= Pullover Productions =

Television production company

Pullover Productions Ltd was a television production company responsible for a number of UK children's programmes in the 1980s. The company specialised in puppetry using black light theatre techniques, particularly animating everyday objects such as umbrellas, dishcloths, balls or shoes.

== History ==

The company was founded by two Czech refugees from the 1968 invasion of Prague, Susan Kodicek and Rosta Cerny, along with producer Maggie Clarke. Kodicek and Cerny had worked together in the theatre for a number of years as the Black Theatre Group of Prague (as distinct from the better known Black Light Theatre of Prague), performing puppet-based Variety acts with Mike Yarwood and Paul Daniels, and two full-length shows, Plop and Big Me and the Wilting Witch for Greenwich Theatre. They moved into television when the BBC gave them a regular slot on the children's show Vision On. They moved to Granada TV for the series Daisy, Daisy where they performed black theatre segments and the in-show puppets Wriggle and Splodge, and eventually pitched a new idea for a further series Once Upon a Time, which featured a short black-theatre puppetry sequence accompanying a story with a similar theme. The show ran for several years, first with presenter Peter Davison, later with singer Mark Wynter; it transmuted into Sounds like a Story. They also contributed characters named Mr and Mrs Macaroni (notable for speaking a language consisting entirely of the names of Russian composers) to Our Backyard.

== Pullover ==

Keen to create something more of their own, Kodicek and Cerny created Pullover Productions to make a series for pre-schoolers called Pullover. The programme was about a stuffed toy that comes to life each night and has adventures in the bedroom of its owner (played by Kodicek's son Danny). In most of the episodes, Pullover would find himself in a different world, where he would meet a friend, get into some mild peril and finally return to his world and his bed.

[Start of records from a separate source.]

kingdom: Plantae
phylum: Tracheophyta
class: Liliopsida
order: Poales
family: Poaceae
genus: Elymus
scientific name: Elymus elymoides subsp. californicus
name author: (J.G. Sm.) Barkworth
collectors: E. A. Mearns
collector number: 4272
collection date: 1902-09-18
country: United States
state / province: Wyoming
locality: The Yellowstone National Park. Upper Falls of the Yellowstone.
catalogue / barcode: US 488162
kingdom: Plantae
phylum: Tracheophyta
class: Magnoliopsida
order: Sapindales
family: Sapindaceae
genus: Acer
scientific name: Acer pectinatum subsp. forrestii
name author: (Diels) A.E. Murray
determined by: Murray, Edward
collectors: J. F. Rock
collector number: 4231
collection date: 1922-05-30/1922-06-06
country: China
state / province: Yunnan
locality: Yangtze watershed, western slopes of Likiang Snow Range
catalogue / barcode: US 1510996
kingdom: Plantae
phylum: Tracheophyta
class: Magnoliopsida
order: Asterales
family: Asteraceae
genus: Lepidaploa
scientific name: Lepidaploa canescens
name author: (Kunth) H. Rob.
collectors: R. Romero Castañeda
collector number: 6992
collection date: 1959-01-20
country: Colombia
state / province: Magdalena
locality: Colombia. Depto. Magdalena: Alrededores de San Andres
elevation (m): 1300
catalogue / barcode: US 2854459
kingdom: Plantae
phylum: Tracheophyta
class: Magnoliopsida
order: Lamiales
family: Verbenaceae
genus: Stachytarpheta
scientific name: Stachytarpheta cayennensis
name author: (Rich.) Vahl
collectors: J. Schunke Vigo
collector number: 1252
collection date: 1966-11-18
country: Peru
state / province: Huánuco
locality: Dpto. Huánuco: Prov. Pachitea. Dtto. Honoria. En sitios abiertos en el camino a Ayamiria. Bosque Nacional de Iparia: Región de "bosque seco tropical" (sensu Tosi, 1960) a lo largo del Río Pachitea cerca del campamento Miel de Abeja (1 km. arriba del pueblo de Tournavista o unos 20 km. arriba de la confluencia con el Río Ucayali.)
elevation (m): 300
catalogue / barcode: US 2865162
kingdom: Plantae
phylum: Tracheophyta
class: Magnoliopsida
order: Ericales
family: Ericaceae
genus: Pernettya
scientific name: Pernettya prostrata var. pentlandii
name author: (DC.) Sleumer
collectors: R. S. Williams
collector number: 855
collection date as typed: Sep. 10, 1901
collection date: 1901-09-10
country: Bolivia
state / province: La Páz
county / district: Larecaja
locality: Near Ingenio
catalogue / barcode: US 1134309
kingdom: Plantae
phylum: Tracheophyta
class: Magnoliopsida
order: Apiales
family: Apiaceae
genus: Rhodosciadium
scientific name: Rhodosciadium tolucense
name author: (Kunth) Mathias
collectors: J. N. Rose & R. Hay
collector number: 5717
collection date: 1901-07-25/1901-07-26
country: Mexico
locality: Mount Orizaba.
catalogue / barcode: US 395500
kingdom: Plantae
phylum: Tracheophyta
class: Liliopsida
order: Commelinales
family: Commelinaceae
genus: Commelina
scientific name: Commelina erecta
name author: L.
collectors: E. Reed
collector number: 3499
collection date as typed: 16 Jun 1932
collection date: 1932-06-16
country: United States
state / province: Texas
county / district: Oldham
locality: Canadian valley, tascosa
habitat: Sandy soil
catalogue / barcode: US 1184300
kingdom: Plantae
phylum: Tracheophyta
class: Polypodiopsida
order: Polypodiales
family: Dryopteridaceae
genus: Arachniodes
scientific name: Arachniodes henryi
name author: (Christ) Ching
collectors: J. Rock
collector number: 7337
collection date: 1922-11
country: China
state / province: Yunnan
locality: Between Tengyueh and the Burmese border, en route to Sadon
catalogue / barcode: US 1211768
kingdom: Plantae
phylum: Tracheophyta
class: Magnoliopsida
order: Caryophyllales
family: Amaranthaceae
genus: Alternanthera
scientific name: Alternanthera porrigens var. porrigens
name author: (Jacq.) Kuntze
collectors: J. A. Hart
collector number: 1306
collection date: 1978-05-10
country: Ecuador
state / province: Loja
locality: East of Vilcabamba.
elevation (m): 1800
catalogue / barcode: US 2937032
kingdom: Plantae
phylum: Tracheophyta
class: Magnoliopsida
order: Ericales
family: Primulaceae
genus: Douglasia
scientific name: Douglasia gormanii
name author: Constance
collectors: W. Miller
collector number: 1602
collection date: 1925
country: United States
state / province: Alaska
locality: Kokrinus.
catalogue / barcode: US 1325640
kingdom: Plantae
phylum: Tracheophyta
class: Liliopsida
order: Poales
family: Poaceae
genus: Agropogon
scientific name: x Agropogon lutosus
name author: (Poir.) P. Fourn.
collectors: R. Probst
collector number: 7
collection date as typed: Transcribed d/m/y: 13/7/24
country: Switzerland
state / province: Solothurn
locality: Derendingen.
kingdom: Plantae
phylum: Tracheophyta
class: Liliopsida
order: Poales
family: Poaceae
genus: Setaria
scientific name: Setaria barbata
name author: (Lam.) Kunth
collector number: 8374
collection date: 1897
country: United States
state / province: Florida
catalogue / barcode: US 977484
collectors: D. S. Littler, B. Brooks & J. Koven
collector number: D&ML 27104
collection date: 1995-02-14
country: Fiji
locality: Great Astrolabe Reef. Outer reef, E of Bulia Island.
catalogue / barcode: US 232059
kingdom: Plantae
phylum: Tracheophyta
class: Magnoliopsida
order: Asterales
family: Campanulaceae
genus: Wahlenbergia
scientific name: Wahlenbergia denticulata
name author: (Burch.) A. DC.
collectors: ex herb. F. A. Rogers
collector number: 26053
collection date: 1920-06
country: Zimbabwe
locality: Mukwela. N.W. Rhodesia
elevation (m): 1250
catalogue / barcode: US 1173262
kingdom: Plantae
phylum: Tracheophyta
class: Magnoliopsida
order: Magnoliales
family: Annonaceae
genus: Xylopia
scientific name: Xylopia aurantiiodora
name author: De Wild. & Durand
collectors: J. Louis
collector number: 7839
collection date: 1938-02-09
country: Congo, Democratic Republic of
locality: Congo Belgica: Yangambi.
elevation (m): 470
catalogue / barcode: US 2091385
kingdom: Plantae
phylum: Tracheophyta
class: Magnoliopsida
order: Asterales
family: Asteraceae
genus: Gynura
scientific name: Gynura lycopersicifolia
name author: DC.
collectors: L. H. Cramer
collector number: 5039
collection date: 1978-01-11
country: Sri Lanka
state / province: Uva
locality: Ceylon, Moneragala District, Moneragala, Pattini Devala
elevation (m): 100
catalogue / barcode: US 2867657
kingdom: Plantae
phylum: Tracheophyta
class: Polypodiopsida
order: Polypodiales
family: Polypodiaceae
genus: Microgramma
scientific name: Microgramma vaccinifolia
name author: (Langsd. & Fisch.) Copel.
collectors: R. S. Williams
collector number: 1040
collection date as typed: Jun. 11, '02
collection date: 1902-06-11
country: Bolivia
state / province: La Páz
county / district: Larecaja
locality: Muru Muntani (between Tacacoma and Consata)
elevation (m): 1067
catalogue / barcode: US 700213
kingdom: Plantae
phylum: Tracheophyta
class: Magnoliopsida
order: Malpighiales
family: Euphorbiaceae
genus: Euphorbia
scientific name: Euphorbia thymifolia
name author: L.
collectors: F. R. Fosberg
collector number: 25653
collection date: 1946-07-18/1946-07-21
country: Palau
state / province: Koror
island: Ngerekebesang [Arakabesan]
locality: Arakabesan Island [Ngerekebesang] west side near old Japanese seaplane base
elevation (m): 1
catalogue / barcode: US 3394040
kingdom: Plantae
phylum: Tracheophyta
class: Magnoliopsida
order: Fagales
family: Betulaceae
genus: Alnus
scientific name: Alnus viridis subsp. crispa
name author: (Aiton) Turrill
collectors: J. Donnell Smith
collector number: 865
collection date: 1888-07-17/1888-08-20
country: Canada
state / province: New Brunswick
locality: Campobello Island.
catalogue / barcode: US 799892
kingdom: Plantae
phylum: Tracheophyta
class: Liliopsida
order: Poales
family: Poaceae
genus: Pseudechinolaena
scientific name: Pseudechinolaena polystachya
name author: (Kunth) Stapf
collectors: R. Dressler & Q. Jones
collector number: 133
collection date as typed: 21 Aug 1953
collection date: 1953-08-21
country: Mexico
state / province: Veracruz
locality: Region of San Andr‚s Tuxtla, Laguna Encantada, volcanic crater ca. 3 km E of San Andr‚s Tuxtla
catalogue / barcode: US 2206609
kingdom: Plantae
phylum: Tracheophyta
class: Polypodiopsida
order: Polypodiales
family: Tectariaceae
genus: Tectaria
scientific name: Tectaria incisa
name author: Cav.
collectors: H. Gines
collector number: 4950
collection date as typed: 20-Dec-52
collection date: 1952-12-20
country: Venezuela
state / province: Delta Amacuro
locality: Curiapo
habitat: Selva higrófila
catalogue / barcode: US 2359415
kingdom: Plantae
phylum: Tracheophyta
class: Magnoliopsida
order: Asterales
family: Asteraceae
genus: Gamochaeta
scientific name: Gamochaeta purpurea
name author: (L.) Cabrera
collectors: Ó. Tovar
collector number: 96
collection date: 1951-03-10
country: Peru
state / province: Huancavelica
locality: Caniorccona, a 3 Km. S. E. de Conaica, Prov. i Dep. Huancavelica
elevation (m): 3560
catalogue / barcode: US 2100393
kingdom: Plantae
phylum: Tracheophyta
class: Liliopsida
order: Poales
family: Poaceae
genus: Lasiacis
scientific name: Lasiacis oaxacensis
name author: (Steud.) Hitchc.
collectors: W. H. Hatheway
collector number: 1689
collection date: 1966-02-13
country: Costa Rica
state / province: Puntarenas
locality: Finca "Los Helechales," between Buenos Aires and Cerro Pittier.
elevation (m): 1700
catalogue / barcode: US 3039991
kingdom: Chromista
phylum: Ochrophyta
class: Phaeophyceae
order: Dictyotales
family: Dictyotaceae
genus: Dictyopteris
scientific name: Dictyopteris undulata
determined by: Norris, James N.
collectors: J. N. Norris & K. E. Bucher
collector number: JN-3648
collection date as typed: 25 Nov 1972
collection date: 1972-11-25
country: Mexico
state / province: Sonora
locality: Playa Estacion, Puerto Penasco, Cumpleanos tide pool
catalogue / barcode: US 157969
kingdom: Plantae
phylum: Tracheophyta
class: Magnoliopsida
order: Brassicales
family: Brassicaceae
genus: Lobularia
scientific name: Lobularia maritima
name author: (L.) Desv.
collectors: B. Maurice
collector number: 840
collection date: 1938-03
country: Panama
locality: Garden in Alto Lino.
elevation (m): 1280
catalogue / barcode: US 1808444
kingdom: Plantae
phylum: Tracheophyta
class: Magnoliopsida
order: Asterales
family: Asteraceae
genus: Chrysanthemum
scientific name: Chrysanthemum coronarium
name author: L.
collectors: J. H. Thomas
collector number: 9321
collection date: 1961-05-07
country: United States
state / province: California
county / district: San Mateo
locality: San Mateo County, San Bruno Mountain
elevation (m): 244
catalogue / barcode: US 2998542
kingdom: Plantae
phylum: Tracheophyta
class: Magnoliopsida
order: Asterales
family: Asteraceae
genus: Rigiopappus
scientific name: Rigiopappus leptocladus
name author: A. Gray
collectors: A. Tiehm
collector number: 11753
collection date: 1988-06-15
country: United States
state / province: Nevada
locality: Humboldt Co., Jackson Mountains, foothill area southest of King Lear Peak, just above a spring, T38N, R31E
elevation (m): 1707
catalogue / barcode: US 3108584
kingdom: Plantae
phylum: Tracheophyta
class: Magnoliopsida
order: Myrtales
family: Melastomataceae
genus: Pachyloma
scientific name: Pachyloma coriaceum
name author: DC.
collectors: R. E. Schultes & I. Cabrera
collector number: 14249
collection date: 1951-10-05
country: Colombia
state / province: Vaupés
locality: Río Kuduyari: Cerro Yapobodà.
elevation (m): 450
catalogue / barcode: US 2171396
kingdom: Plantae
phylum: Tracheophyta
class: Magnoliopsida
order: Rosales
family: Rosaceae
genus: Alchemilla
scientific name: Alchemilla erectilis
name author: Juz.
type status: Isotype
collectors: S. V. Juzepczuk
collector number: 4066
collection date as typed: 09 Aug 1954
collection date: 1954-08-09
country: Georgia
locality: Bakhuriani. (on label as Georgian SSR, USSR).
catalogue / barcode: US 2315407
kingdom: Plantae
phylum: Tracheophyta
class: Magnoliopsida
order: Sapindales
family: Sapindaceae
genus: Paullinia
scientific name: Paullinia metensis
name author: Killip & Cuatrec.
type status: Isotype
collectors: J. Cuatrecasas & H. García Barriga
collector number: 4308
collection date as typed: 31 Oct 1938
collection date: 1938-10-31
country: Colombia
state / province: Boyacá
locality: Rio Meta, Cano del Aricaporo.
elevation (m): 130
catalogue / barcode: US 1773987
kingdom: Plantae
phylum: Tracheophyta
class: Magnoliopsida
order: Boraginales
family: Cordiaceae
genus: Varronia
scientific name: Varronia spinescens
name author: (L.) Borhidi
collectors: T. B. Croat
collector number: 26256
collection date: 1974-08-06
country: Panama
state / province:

The programme was notable for the fact that apart from a few lines spoken by the child at the beginning (he would read a short story to Pullover before going to sleep, introducing the subject of the episode), there was no speech. Instead, all episodes were scored with music throughout, providing a kind of 'narration'.

Only thirteen episodes of Pullover were produced. The series was part financed by ITC Entertainment, who also handled international distribution rights. The series was exported to several countries including Brunei, New Zealand, South Africa, Malaysia and Hong Kong. UK broadcast was by Central on the ITV Network. At its peak during its first broadcast in 1982 it reached number 3 in the children's viewing charts. It was later repeated in a lunchtime slot on ITV in 1986, but has not been seen on television since then.

A knitting pattern, produced by Robin, which if faithfully followed would result in a home-made Pullover toy, was released.

== FoxTales ==

Following Pullover, the company created a more mainstream programme, FoxTales, adapting a number of classic Eastern European folk tales to a cast of animal characters, narrated by Grandpa Fox (again Peter Davison). The show was well received but suffered from the fact that budgets for children's programming were being cut as imported animated series became increasingly cheaper to obtain. The series was also aired in Finland on YLE in 1986 narrated by Matti Ruohola and Norway on NRK in 1987 narrated by Lars Andreas Larssen.

== Later work ==

Kodicek and Cerny continued to produce programmes for a few more years, but eventually moved on. Kodicek went on to write and direct a feature film about her experiences as a child in Stalinist Czechoslovakia, and died in 2011. Cerny worked for the German-language branch of Czech radio and died in 2015.